[Saved data entries]
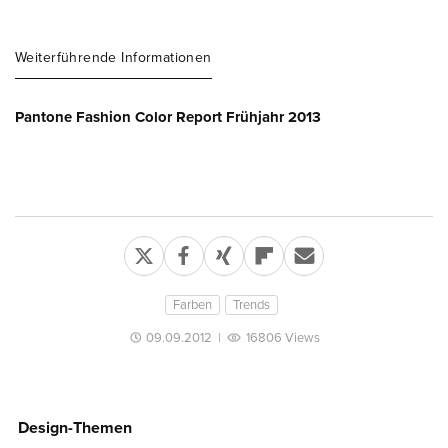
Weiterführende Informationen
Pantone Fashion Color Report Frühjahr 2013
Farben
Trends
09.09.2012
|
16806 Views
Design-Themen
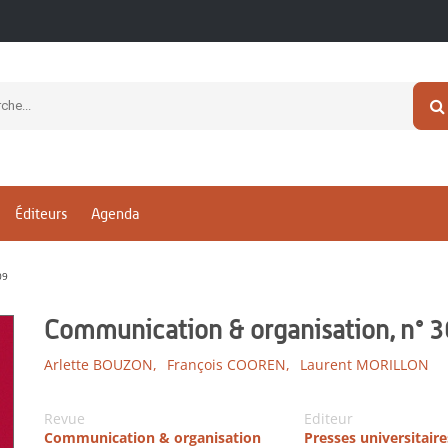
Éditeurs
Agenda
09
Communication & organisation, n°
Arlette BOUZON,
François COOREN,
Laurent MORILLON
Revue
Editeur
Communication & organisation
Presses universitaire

==

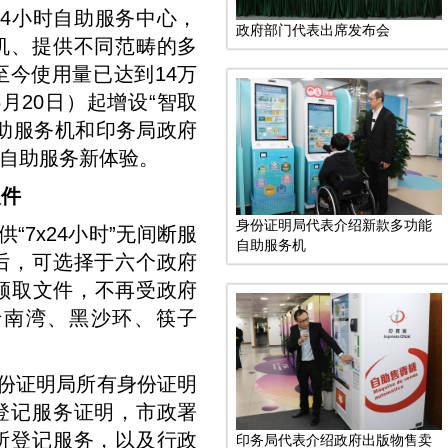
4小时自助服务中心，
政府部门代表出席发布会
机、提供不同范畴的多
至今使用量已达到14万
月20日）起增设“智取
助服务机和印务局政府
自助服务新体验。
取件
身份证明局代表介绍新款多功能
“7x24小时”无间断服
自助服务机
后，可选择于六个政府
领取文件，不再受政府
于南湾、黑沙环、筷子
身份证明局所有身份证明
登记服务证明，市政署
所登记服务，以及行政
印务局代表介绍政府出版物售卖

TASK —
From the line holding "Laurent MORILLON" to the line holding "Presses universitaire", inclusive, restate each line above exactly as written.

TASK OUTPUT —
Laurent MORILLON
Revue
Editeur
Communication & organisation
Presses universitaire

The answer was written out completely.